Sea Scouts in the Roanoke Area Council began during World War II, with the first local ship being chartered in December, 1942, at Oakland Baptist Church in the Williamson Road area. The next boat to form was in May, 1944, at Calvary Baptist Church, closer to downtown. Later that same summer, in August, 1944, these two Roanoke ships joined with Salem Sea Scouts of the ship “Longwood” for a week-long cruise in the Chesapeake Bay. They would put in at Severna Park, MD, which is north of Annapolis, and float down the Severn River into the bay.

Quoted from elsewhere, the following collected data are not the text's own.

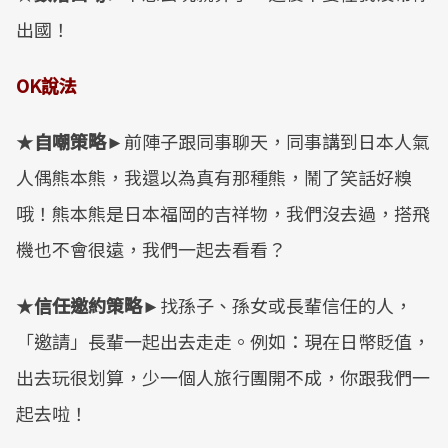
出國！
OK
說法
★
自嘲策略
►前陣子跟同事聊天，同事講到日本人氣
人偶熊本熊，我還以為真有那種熊，鬧了笑話好糗
哦！熊本熊是日本福岡的吉祥物，我們沒去過，搭飛
機也不會很遠，我們一起去看看？
★
信任邀約策略
►找孫子、孫女或長輩信任的人，
「邀請」長輩一起出去走走。例如：現在日幣貶值，
出去玩很划算，少一個人旅行團開不成，你跟我們一
起去啦！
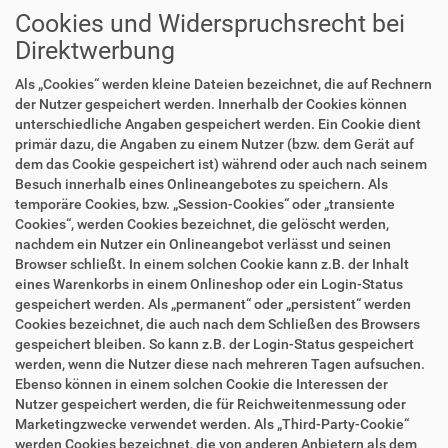
Cookies und Widerspruchsrecht bei
Direktwerbung
Als „Cookies“ werden kleine Dateien bezeichnet, die auf Rechnern
der Nutzer gespeichert werden. Innerhalb der Cookies können
unterschiedliche Angaben gespeichert werden. Ein Cookie dient
primär dazu, die Angaben zu einem Nutzer (bzw. dem Gerät auf
dem das Cookie gespeichert ist) während oder auch nach seinem
Besuch innerhalb eines Onlineangebotes zu speichern. Als
temporäre Cookies, bzw. „Session-Cookies“ oder „transiente
Cookies“, werden Cookies bezeichnet, die gelöscht werden,
nachdem ein Nutzer ein Onlineangebot verlässt und seinen
Browser schließt. In einem solchen Cookie kann z.B. der Inhalt
eines Warenkorbs in einem Onlineshop oder ein Login-Status
gespeichert werden. Als „permanent“ oder „persistent“ werden
Cookies bezeichnet, die auch nach dem Schließen des Browsers
gespeichert bleiben. So kann z.B. der Login-Status gespeichert
werden, wenn die Nutzer diese nach mehreren Tagen aufsuchen.
Ebenso können in einem solchen Cookie die Interessen der
Nutzer gespeichert werden, die für Reichweitenmessung oder
Marketingzwecke verwendet werden. Als „Third-Party-Cookie“
werden Cookies bezeichnet, die von anderen Anbietern als dem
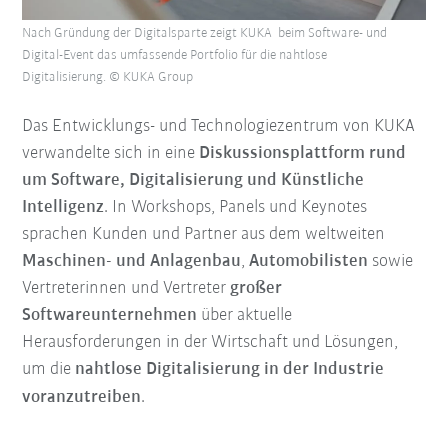
Nach Gründung der Digitalsparte zeigt KUKA beim Software- und
Digital-Event das umfassende Portfolio für die nahtlose
Digitalisierung. © KUKA Group
Das Entwicklungs- und Technologiezentrum von KUKA
verwandelte sich in eine
Diskussionsplattform rund
um Software, Digitalisierung und Künstliche
Intelligenz
. In Workshops, Panels und Keynotes
sprachen Kunden und Partner aus dem weltweiten
Maschinen- und Anlagenbau
,
Automobilisten
sowie
Vertreterinnen und Vertreter
großer
Softwareunternehmen
über aktuelle
Herausforderungen in der Wirtschaft und Lösungen,
um die
nahtlose Digitalisierung in der Industrie
voranzutreiben
.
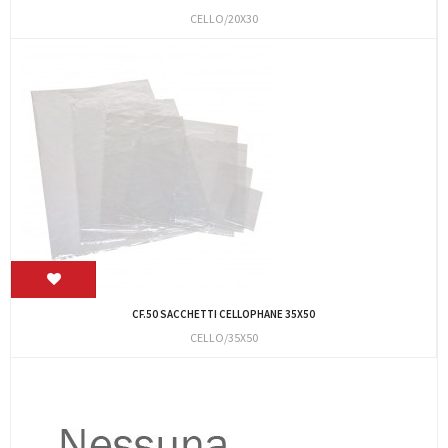
CELLO/20X30
CF.50 SACCHETTI CELLOPHANE 35X50
CELLO/35X50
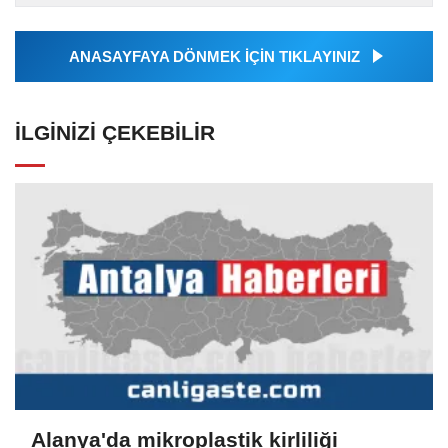
tarafından geçilen tüm...
ANASAYFAYA DÖNMEK İÇİN TIKLAYINIZ
İLGINIZI ÇEKEBILIR
Alanya'da mikroplastik kirliliği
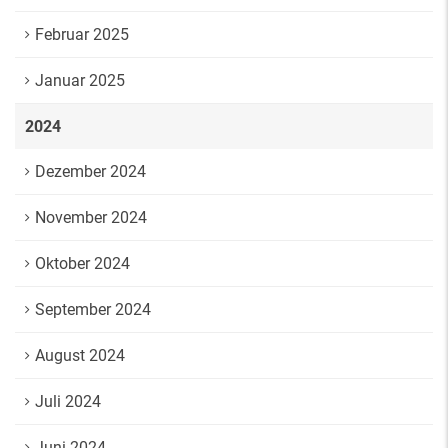
Februar 2025
Januar 2025
2024
Dezember 2024
November 2024
Oktober 2024
September 2024
August 2024
Juli 2024
Juni 2024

Keep in mind, the world was still at war during this time. What we now know, but the Roanoke scouts didn’t fully know then, was that the Chesapeake Bay was crawling with German submarines. I went on a “deep dive” to see the extent of the German U-Boat presence in the Chesapeake, and found references to our “largely undefended” east coast during WWII.
On June 12, U-Boat 701 laid mines at the entrance of the Chesapeake Bay, and no less than two commercial cargo vessels were sunk in a matter of days. Meanwhile, the two Roanoke newspapers mentioned nothing of this. The story was prevalent in Norfolk, as the explosions of each sinking could be seen for miles, but the threat to our homeland was not widely reported in southwestern Virginia.
Even a month later, the Chesapeake Bay was still considered quite safe by the local Roanoke council as it sent a delegation of 23 troop leaders, including Scout Executive R.W. DuBose, to spend a week aboard a schooner sponsored by Region 3. The purpose of the leadership cruise was to study “problems of sea scouting,” according to the Roanoke World News of July 20, 1942. Apparently this “blind eye” approach to safety in the bay continued throughout the war, as our Sea Scouts conducted an annual float on the same risky waters each summer.
I will leave this story open at this point, hoping for better discernment of the situation, but for now I am left in amazement at how the news was filtered to the degree it was, and how that act of self-protection led to some very unsafe practices based on the resulting decisions.
History always leaves the door open for new information to come along.